Since then the tolerance concept has been widely and inconsistently abused in other contexts, and especially when people start talking about ‘risk appetite’.  ‘Risk tolerances’ are as unhelpful as ‘risk appetite’.

However what is useful is to think about indicators of risks materialising, KRIs as they are sometimes known.  The financial community has done sterling work in identifying KRIs and associated trigger levels.  This train of thought would be very useful in other sectors and ought to be followed up.  The finance people call it the risk appetite though, which is not a good idea: KRIs should not be confused with risk.
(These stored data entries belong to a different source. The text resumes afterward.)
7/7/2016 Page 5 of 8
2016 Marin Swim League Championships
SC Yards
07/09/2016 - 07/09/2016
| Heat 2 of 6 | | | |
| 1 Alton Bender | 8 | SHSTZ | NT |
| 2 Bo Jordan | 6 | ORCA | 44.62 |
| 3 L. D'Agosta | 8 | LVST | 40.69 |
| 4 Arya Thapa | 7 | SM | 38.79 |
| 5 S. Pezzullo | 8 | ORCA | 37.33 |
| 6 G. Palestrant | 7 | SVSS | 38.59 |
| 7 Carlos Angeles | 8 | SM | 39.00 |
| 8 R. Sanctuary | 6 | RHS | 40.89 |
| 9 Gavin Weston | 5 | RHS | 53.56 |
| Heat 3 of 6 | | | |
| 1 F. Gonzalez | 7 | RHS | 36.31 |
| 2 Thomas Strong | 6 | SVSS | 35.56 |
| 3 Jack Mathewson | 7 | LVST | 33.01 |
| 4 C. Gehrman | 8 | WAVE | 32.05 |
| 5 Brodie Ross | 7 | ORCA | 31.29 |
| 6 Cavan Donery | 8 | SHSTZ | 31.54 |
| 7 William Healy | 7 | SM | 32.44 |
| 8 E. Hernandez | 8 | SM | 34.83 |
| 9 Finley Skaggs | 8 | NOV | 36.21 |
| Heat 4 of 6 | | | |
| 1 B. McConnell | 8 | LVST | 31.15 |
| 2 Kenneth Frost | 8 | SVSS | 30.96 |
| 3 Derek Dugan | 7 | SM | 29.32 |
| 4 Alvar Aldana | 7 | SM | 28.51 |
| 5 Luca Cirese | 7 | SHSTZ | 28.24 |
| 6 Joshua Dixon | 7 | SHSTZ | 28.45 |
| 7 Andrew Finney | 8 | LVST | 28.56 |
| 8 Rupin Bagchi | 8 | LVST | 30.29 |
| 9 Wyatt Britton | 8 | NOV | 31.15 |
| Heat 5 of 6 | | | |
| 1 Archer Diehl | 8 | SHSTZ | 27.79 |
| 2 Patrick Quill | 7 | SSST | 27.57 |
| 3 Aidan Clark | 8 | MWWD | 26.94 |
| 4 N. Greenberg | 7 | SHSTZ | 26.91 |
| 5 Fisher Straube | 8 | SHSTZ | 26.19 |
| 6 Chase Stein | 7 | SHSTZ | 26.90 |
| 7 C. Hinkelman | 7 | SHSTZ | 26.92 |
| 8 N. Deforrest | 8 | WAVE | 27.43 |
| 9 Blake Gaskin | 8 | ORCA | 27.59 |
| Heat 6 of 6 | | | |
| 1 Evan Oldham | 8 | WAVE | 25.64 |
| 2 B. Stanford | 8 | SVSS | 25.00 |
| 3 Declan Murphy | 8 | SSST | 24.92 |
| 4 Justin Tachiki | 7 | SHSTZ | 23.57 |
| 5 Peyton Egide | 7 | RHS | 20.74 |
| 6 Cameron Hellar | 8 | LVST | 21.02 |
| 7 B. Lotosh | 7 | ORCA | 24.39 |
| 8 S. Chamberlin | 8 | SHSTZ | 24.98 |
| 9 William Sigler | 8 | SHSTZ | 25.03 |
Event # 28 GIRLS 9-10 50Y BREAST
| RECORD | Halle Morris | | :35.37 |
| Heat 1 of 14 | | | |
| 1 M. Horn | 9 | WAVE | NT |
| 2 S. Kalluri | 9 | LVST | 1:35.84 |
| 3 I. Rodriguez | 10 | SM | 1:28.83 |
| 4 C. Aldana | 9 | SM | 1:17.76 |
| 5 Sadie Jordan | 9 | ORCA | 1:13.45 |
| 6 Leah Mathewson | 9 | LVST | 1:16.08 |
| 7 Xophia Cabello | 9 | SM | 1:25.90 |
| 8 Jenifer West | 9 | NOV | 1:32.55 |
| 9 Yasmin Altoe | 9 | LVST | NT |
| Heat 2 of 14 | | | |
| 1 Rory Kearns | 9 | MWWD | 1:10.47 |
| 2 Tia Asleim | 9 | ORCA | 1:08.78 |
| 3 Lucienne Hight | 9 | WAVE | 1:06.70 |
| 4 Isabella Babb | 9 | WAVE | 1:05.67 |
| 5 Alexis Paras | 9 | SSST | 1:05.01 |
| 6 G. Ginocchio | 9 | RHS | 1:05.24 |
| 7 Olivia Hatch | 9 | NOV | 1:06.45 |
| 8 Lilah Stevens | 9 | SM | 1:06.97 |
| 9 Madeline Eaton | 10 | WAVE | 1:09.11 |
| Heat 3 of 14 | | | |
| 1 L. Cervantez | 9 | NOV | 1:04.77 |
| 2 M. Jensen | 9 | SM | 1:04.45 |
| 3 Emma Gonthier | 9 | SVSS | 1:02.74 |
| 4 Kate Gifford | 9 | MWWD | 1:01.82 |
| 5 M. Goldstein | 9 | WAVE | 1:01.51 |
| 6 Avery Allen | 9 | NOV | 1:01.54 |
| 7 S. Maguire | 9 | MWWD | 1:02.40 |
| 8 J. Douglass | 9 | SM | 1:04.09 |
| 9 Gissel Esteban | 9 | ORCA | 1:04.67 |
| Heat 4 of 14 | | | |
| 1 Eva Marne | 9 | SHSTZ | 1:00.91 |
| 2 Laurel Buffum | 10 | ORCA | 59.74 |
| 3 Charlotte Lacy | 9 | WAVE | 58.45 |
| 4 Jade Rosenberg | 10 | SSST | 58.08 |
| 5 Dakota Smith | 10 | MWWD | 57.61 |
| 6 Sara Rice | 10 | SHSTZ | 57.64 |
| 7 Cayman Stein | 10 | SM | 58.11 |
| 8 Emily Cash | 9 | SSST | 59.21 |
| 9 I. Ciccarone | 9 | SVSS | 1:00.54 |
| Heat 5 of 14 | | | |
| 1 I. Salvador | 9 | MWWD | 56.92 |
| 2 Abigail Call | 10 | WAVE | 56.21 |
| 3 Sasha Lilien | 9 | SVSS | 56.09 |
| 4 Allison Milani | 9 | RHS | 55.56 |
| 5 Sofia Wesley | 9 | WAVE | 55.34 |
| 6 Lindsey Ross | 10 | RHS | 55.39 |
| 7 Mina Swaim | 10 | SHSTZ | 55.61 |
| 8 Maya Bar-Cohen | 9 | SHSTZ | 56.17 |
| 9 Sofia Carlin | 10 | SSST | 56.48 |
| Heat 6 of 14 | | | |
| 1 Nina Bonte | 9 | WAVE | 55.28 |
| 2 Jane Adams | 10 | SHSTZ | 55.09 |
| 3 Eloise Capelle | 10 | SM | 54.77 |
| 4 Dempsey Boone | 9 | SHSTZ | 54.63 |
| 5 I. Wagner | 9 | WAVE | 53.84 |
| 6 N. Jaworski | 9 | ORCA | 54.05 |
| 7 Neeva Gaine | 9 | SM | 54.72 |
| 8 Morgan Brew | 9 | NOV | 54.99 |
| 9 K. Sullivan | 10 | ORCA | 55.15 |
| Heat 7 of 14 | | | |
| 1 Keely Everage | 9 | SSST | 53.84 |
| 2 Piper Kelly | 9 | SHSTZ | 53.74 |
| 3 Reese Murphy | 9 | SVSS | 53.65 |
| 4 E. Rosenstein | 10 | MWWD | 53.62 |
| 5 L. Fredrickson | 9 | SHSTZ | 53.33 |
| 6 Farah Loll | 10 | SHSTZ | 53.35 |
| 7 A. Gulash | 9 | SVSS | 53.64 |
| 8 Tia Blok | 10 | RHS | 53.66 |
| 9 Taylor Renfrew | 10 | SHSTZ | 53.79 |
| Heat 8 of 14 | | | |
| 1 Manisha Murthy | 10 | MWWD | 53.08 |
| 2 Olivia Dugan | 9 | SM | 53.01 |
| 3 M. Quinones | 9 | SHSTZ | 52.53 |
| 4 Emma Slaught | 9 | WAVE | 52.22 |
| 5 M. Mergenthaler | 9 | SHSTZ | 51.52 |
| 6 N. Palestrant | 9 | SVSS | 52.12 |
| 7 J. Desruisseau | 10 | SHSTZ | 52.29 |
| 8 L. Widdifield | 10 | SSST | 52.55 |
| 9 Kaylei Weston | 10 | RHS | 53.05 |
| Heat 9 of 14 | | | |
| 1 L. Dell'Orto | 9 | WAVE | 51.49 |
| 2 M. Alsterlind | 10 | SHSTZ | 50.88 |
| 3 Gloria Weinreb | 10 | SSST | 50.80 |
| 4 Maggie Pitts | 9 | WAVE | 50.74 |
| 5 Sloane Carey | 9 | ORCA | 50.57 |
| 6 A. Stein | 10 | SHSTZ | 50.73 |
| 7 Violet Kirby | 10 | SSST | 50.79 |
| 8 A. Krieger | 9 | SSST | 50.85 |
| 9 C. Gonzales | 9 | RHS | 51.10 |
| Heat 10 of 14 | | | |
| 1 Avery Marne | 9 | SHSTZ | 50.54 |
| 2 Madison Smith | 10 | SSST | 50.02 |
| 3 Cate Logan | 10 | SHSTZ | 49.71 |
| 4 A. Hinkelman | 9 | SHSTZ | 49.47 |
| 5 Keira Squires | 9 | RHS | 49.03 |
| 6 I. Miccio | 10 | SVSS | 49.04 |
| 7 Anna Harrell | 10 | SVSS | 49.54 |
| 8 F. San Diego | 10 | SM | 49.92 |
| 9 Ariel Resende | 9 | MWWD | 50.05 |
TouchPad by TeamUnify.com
Once you start thinking about how much risk you want to eat you start to focus unhealthily on measuring risk.  You start thinking there are objective measures of the risk you are exposed to and that you propagate safe risk decision making up and down the organisation by stipulating quantitative risk levels.  Even if people were not absurdly unimaginative in thinking through how risk events might play out, the fundamentally subjective nature of probability would put paid to that.  I’ve written about this in many other places.  I just want to emphasise that our difficulties in measuring risk are down to our laziness, as the IRM suggests, but are due to the inherent difficulty of the exercise.

This in turn leads to the risk appetite statement which is the centrepiece of much of the work.  This encapsulates, roughly speaking, the idea that the queen bees at the top of the organisation communicate rules on risk appetite to the drones at the bottom.  It is a convenient idea that such rules should be articulated in terms of the amount of risk (as in the IRM definition).  This attractive fiction (to queen bees, who love to spout about how they need things to be simple, measuring and managing, and so on) is a theoretical foundation for much writing on risk appetite, which tends to run into the sand when it comes to realistic and credible examples of risk appetite statements.  You won’t find much that is helpful in the documents reviewed.

Finally it is worth recognising one fundamental truth about risk decisions: it is the top people who take the big risks.  They do it on a case by case basis.  They don’t need a generic policy to tell them how to do this.  Obviously.  The role of the risk statement is to stop the organisation taking on big risks through the bottom people.  This creates the need for the ‘risk appetite’ statement or whatever you want to call it.  It is clear that should be communicated to a large extent via the controls which are expected to be exerted.  This was what I noted further up.  I have criticised the IRM guidance on risk appetite extensively, largely for the obscure way it is written rather than objections to the content.  And this is a very important contribution from the IRM (if I have understood the terms propensity for risk and propensity for control correctly!).  As the risk appetite statement is communicated into the organisation it is primarily about risk control rather than risk taking.

Of course it is pretty plausible that a policy on risk taking is a good idea for an organisation.  It is this that I shall talk about in more detail in the accompanying article.  Just don’t call it a risk appetite, a poorly defined concept with inconsistently defined supporting ideas, unrealistic assumptions about measuring risk and unrealistic expectation about how much risk you might have to suffer.  In fact try not to make up any convenient-sounding terms which serves to complicate and confuse.  But do expect to focus on how risks are controlled.